Albertine Sarrazin:Außer Atem

Albertine Sarrazin führte ein wildes, kurzes, tragisches Leben. So liest sich auch ihre Prosa.

Von ALEX RÜHLE

Wenn man 26 ist und gerade erst aus dem Gefängnis kommt, denkt man nicht ans Sterben. Im Gegenteil, zum ersten Mal liegt die Zukunft vor Albe wie die Weiten der Cevennen, wild, duftend, ein spannendes Versprechen. Endlich kann es losgehen, endlich das Buch fertigschreiben, das während der langen Haft schon erste Form angenommen hat. Außerdem ist ihr Geliebter Lou, auf den sie fast 200 Seiten gewartet hat, mittlerweile auch freigekommen, sie haben ein eigenes Haus, selbst wenn es nur eine Abbruchhütte in der Wildnis ist, durch die der Mistral pfeift.
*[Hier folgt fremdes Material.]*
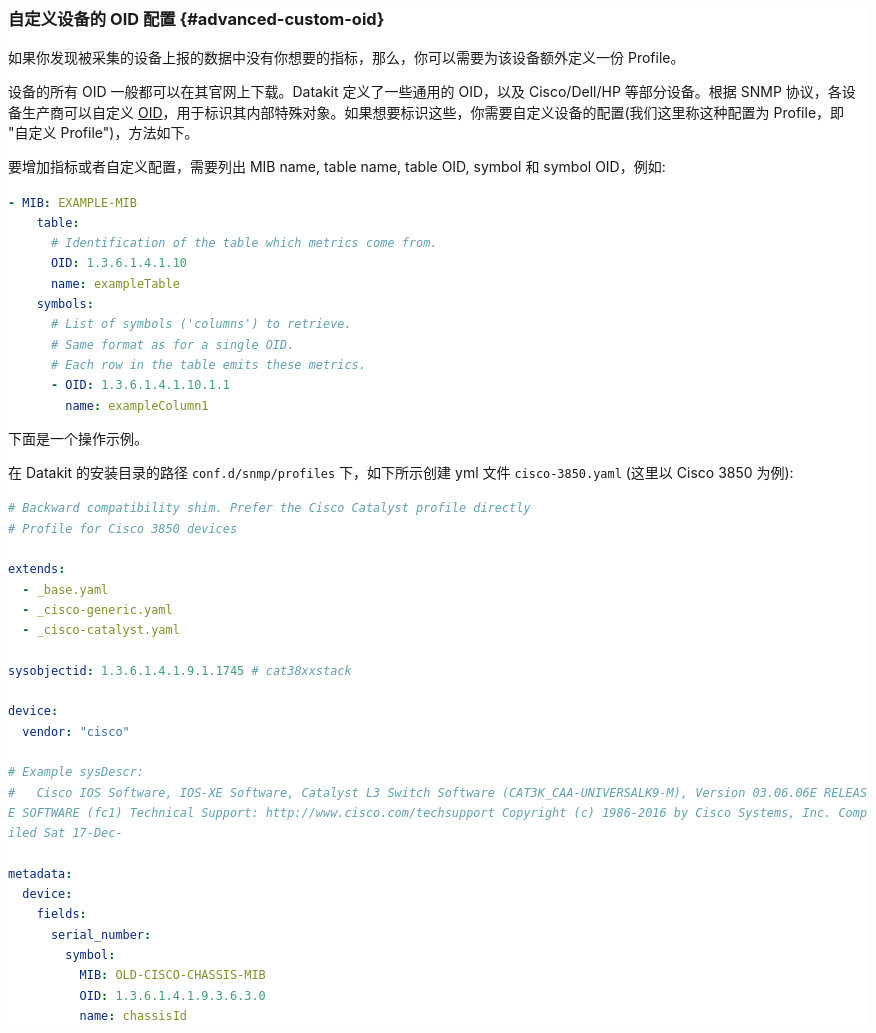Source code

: ### 自定义设备的 OID 配置 {#advanced-custom-oid}

如果你发现被采集的设备上报的数据中没有你想要的指标，那么，你可以需要为该设备额外定义一份 Profile。

设备的所有 OID 一般都可以在其官网上下载。Datakit 定义了一些通用的 OID，以及 Cisco/Dell/HP 等部分设备。根据 SNMP 协议，各设备生产商可以自定义 [OID](https://www.dpstele.com/snmp/what-does-oid-network-elements.php)，用于标识其内部特殊对象。如果想要标识这些，你需要自定义设备的配置(我们这里称这种配置为 Profile，即 "自定义 Profile")，方法如下。

要增加指标或者自定义配置，需要列出 MIB name, table name, table OID, symbol 和 symbol OID，例如:

```yaml
- MIB: EXAMPLE-MIB
    table:
      # Identification of the table which metrics come from.
      OID: 1.3.6.1.4.1.10
      name: exampleTable
    symbols:
      # List of symbols ('columns') to retrieve.
      # Same format as for a single OID.
      # Each row in the table emits these metrics.
      - OID: 1.3.6.1.4.1.10.1.1
        name: exampleColumn1
```

下面是一个操作示例。

在 Datakit 的安装目录的路径 `conf.d/snmp/profiles` 下，如下所示创建 yml 文件 `cisco-3850.yaml` (这里以 Cisco 3850 为例):

``` yaml
# Backward compatibility shim. Prefer the Cisco Catalyst profile directly
# Profile for Cisco 3850 devices

extends:
  - _base.yaml
  - _cisco-generic.yaml
  - _cisco-catalyst.yaml

sysobjectid: 1.3.6.1.4.1.9.1.1745 # cat38xxstack

device:
  vendor: "cisco"

# Example sysDescr:
#   Cisco IOS Software, IOS-XE Software, Catalyst L3 Switch Software (CAT3K_CAA-UNIVERSALK9-M), Version 03.06.06E RELEASE SOFTWARE (fc1) Technical Support: http://www.cisco.com/techsupport Copyright (c) 1986-2016 by Cisco Systems, Inc. Compiled Sat 17-Dec-

metadata:
  device:
    fields:
      serial_number:
        symbol:
          MIB: OLD-CISCO-CHASSIS-MIB
          OID: 1.3.6.1.4.1.9.3.6.3.0
          name: chassisId
```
Und so klingen die folgenden Zeilen beim ersten Lesen wie ein souveränes Einverstandensein mit den Mühen der Armut: "Vielleicht werden wir nie vom Pont du Gard ins Wasser springen, keine Weltreise machen und die Leute, denen wir in unseren nächtlichen Träumen auf dem Strohsack den Hals umdrehen wollten, erst viel später wiedersehen (...) Wir waren einmal am Fluss, einmal im Schwimmbad, einmal im Kino, einmal beim Stierkampf, alles ein Mal, und das reicht uns." Wenn man aber um Albertine Sarrazins Ende weiß, bekommen die zitierten Sätze etwas von einem unheimlichen Lebensresümee.